W: "Well it depends on my mood: if I'm sad, the drawing will be sad, like someone crying or stuff like that, if I'm happy, it'll probably be a landscape of some sort, or the usual sunset where you would come and interrupt me-"

E: "Hey!"

she laughs but finishes her sentence.

W: "Butttt, when I realise I love something and feel butterflies in my stomach, my go to is hearts."

She gives me a look that I can't quite read, but then realise her finger keeps on tracing hearts on my chest... wait-

E: "wait wait wait, you love me?"
W: "took you long enough to realise buddy, only 10 seconds."

E: "for real?"
I'm now sitting up as she's directly in front of my face, minimal distance between us.

W: "for real. I mean if you're this shocked it means that you don't love me back but that's ok-"

E: "princess I love you too, I just thought that you needed more time to fall in love with me, that's all"

W: "Ethan, throughout the entire day today, you've showed me that you are willing to listen to me, you haven't stopped complimenting me, which I hate you for cuz I haven't blushed this much in a day ever, and you want to take care for me... it's kind of hard to not love you"

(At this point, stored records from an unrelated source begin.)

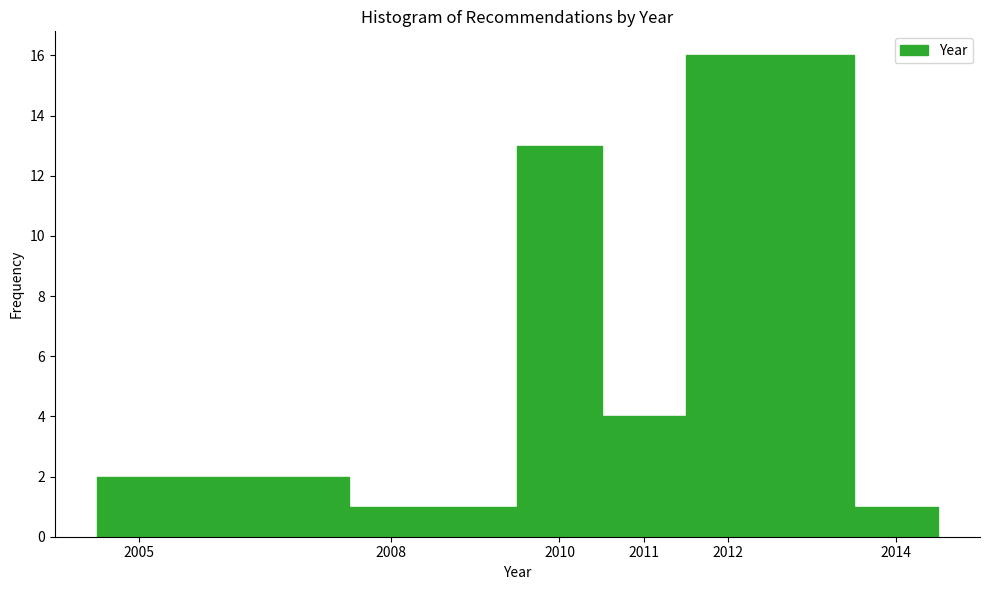

Reading left to right, transcribe this chart: for each bar, give the range it covers on the x-axis and its height. The values are not printed on the chart, so give them approximately, as read against the axis.

2004.5 to 2007.5: 2
2007.5 to 2009.5: 1
2009.5 to 2010.5: 13
2010.5 to 2011.5: 4
2011.5 to 2013.5: 16
2013.5 to 2014.5: 1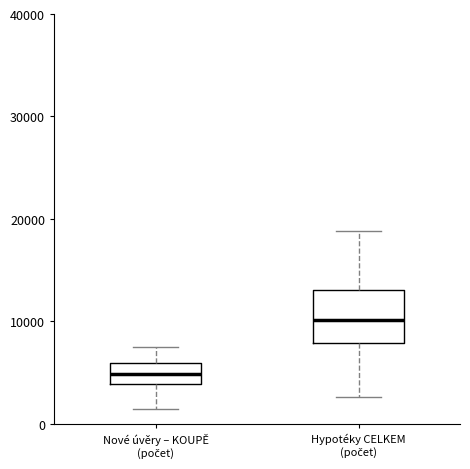

Reading left to right, read every box against the y-axis: the position of its median line, the range the box covers, and the ends of its whiskers. The values are not printed on the chart, so give them approximately, as read against the axis.

Nové úvěry – KOUPĚ (počet): median 5000, box 4000 to 6000, whiskers 1000 to 8000
Hypotéky CELKEM (počet): median 10000, box 8000 to 13000, whiskers 3000 to 19000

E: "oh please, you're the most interesting person i've ever met. I'm not gonna judge you for something you can't control, and I won't be that douchebag that tries to be all perfect so I can get your body in return and leave, that's not me. When I met you, I knew that I would've fallen for you, and here we are."

W: "I love you Ethan"

E: "I love you too"

she gives me a hug whilst resting her head in the crook of my neck, giving it sweet little pecks every now and again. I hold her very tight, but not too tight to hurt her: I was right this morning when I said it was love, I just didn't want to admit it in case she didn't feel the same way, but now that the feeling is mutual, I can actually say that every time we hug or kiss, love can be felt between us.